Le récit se passe au début des années 90, Ibiza n’est pas encore totalement investie par la fête tarifiée sous exctasy avec des DJ stars genre David Guetta. Martha vit seule dans un paysage de rêve, la nature respectée, dans une maison sans eau ni électricité. Sa rencontre avec Jo, jeune allemand, aspirant DJ, rêvant de se produire dans cette nouvelle boite des nineties, « L’Amnesia », va la réconcilier avec sa langue maternelle et son pays, au delà des liens amoureux, quoique platoniques, que Martha noue avec le jeune homme, symbole pour elle de la nouvelle génération germanique.
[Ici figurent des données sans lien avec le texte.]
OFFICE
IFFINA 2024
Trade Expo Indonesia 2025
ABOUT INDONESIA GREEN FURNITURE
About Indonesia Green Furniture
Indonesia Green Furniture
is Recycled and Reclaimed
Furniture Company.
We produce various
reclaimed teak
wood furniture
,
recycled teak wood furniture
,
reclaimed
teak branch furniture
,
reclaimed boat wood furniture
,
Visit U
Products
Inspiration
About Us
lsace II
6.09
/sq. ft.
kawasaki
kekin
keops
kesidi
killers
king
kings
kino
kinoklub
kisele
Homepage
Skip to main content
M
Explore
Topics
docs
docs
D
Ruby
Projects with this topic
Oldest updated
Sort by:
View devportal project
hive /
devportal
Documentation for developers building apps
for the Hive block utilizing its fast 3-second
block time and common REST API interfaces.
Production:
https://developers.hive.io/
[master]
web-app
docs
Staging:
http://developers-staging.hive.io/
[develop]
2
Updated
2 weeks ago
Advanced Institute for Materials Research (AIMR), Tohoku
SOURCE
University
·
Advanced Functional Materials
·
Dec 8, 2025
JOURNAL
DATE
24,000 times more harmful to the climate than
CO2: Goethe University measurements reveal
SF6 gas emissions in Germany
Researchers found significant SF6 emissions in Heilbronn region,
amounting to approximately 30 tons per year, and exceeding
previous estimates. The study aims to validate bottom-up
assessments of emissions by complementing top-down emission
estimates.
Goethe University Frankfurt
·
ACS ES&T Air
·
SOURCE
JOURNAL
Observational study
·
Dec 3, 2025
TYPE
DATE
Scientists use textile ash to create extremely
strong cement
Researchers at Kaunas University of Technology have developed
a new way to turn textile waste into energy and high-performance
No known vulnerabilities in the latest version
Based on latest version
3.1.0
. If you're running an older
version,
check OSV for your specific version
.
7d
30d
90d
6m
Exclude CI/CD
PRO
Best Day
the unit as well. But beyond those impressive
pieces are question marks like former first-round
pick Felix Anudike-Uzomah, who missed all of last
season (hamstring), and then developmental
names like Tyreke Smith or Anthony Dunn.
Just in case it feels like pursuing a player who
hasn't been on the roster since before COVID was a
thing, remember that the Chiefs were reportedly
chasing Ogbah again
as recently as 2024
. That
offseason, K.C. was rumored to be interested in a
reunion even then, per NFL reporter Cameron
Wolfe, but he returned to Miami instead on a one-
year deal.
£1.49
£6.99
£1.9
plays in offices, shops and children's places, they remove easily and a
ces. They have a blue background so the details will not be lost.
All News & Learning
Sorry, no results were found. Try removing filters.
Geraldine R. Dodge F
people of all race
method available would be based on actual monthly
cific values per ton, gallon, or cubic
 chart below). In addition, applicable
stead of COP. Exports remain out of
La maison où a été tourné le film est celle que possédait et habitait la mère du réalisateur et lui-même dans les années 50. Une maison témoignant de la vague allemande d’artistes ayant investi Ibiza dans les années 30, bien avant les hippies de « More », son premier film (se passant d’ailleurs en partie dans cette maison). Construite par l’architecte allemand Raoul Haussmann en 1935, la mère de BS en fit l’acquisition en 1951. Elle y vivait comme Martha, sans eau ni électricité et, détail impressionnant, la mère de BS n’a jamais voulu parler allemand a son fils, par ailleurs, petit-fils d’un grand psychiatre allemand. Dans le DP, Barbet Schroeder, de nationalité suisse, déclare ne pas savoir parler l’allemand, sa langue dite maternelle.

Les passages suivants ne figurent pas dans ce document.